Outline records

== == ==

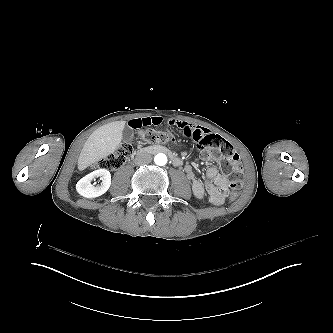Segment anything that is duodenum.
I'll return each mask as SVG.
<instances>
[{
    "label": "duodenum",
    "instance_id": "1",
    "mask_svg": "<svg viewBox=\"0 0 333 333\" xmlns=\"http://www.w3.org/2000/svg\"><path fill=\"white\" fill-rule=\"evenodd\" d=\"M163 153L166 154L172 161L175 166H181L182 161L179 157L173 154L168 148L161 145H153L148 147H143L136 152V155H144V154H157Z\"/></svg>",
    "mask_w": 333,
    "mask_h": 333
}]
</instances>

== == ==

*STATED PROBLEM:* Copy the listing above line for line without any changes, leaving out the pictures.

*SOLUTION TO THIS EXERCISE:*
Segment anything that is duodenum.
I'll return each mask as SVG.
<instances>
[{
    "label": "duodenum",
    "instance_id": "1",
    "mask_svg": "<svg viewBox=\"0 0 333 333\" xmlns=\"http://www.w3.org/2000/svg\"><path fill=\"white\" fill-rule=\"evenodd\" d=\"M163 153L166 154L172 161L175 166H181L182 161L179 157L173 154L168 148L161 145H153L148 147H143L136 152V155H144V154H157Z\"/></svg>",
    "mask_w": 333,
    "mask_h": 333
}]
</instances>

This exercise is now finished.